[Consigne]
Selon le texte sur La Haine, quel fait divers a inspiré le long-métrage de Kassovitz ?

Ils incarnent tous trois le parfait trio « Black-Blanc-Beur », qui représente dans les années 90 l’idée que les gens se font des cités. Des rôles impactants, une prestation scénique complète, une puissance sans égale et un choc collectif. Un cocktail qui laissera sans voix plus d’un spectateur et qui lancera la carrière du trio. Une fois sorti, le film n’est pas seulement acclamé par la critique, il connaît également un énorme succès au box-office.

Un réalisateur ambitieux

Les premiers succès cinématographiques de Mathieu Kassovitz se font, non en tant qu’acteur, mais en tant que cinéaste. Après Métisse, son premier long-métrage, Kassovitz réalise La Haine. Un véritable étendard dressé contre les violences policières. Un film ambitieux, dénonciateur, impactant et choquant qui alertera sur la brutalité vécue par les jeunes de banlieue. Le long-métrage est inspiré par la bavure policière ancrée autour du décès de Makomé M’Bowolé, mort d’une balle tirée dans la tête, à bout portant, durant un interrogatoire. Un terrible fait divers qui est malheureusement l’écho de mille autres et qui poussera le cinéaste à s’interroger sur la haine entretenue entre la cité et les forces de l’ordre.

L’utilisation érudite de techniques cinématographiques

Le succès de La Haine réside également dans son image ! Nous ne pouvons nier l’effet qu’a eu le Dolly Zoom des garçons, sur nous spectateurs. Pour le plaisir, on vous le remet !

Au-delà de ça, La Haine, c’est une pleine maitrise des procédés cinématographiques. Des scènes impactantes, rythmées par différents plans (épaules, rapprochés, américains), qui permettent de mettre en avant la singularité, l’intériorité et la profondeur des protagonistes. Le plus célèbre d’entre eux ? Sûrement le plan épaule amené par un sublime travelling avant qui met en scène la très impactante réplique de De Niro dans Taxi Driver, reprise ici par Vinz face à son miroir. Un plan qui montre l’influence du cinéma au sein de la banlieue tout en rendant un très bel hommage au film de Scorsese. 


Également, penchons-nous sur la couleur, ou plutôt sur l’absence de celle-ci. Pourtant tourné en couleur, le cinéaste a proposé, pour la sortie en salle de son long-métrage, de le passer en noir et blanc. Véritable parti pris, l’utilisation du noir et blanc, brut, loin d’être esthétisé, renforce la teneur du film. L’ancrant dans un passé pas si lointain et semblant illustrer les méandres d’une mémoire. Le noir et blanc, c’est aussi le deuil et l’hommage, de quoi pousser le propos du film à son paroxysme.

L’influence de la musique

On ne peut évidemment pas nier l’importance du son et donc de la musique dans un film. Dans La Haine, on constate que celle-ci est très peu présente. On ne relève que deux occurrences dont une est celle de DJ Cut Killer, mixant le morceau Sound of da police de KRS-One (samplé par le célèbre groupe de rap français NTM) avec Non je ne regrette rien d’Edith Piaf. De quoi mettre en avant l’importance des samples et d’agrémenter notre article en soulignant le fait que ce qui participe d’autant plus à rendre culte le film de Kassovitz, c’est l’influence qu’il a engendrée sur la culture rap.

[Données extraites]
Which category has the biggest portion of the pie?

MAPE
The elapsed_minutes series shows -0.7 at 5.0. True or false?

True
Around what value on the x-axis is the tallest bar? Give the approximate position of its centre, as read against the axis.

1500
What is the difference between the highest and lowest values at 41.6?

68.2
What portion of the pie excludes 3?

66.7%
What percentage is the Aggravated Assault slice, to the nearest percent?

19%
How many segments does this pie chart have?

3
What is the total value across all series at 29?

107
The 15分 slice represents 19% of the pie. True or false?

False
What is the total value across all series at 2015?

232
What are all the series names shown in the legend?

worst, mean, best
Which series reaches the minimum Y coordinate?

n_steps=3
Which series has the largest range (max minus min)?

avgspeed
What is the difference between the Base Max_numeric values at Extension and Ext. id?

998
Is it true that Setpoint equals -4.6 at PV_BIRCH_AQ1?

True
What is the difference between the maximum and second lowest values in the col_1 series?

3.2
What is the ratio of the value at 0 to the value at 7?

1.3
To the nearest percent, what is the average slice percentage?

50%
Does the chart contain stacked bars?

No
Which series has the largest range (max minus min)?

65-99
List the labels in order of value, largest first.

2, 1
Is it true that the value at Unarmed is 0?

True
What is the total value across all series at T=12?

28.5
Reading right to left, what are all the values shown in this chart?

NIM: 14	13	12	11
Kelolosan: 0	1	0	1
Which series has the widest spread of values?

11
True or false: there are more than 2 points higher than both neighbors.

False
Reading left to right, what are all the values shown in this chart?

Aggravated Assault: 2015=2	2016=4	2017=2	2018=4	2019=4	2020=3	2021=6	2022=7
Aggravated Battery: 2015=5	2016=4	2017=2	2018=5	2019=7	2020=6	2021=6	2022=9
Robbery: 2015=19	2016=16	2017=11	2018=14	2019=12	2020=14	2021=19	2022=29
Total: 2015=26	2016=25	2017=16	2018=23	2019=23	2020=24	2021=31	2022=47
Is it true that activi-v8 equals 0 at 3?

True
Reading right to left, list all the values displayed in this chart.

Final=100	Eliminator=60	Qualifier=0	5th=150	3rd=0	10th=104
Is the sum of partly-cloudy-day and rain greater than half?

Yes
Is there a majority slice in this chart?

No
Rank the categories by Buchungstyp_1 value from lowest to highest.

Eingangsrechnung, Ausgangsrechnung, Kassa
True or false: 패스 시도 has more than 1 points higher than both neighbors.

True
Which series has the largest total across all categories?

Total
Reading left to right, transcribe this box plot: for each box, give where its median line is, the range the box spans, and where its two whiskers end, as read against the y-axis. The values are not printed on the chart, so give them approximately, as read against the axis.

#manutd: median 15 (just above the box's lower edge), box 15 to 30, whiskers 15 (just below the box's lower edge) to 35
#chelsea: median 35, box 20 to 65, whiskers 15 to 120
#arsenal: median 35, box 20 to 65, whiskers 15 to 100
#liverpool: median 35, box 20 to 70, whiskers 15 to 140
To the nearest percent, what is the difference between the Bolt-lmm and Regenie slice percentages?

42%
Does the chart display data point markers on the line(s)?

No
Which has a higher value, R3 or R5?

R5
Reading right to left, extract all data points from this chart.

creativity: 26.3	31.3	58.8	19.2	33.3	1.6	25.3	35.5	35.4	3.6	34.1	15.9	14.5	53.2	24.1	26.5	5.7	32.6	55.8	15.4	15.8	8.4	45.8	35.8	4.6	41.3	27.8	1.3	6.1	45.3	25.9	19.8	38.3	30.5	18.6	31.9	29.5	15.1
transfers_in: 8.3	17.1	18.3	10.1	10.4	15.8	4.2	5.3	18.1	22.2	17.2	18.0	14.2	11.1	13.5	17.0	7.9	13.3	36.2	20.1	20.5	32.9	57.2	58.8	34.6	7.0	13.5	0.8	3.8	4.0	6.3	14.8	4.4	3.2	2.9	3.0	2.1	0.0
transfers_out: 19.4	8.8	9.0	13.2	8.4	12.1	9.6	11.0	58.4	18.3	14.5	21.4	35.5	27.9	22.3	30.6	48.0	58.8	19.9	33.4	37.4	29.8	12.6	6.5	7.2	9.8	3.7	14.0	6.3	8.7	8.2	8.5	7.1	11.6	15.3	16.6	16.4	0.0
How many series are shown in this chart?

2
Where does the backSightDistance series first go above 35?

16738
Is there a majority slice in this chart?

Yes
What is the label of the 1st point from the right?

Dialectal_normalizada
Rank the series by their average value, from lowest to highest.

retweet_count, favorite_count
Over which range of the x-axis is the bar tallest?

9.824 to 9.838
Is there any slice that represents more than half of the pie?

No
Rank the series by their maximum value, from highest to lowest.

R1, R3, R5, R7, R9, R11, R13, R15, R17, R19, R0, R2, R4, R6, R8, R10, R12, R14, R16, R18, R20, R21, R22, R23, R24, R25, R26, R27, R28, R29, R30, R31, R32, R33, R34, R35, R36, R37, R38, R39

[Réponse attendue]
La bavure policière liée au décès de Makomé M'Bowolé, tué d'une balle tirée dans la tête, à bout portant, durant un interrogatoire.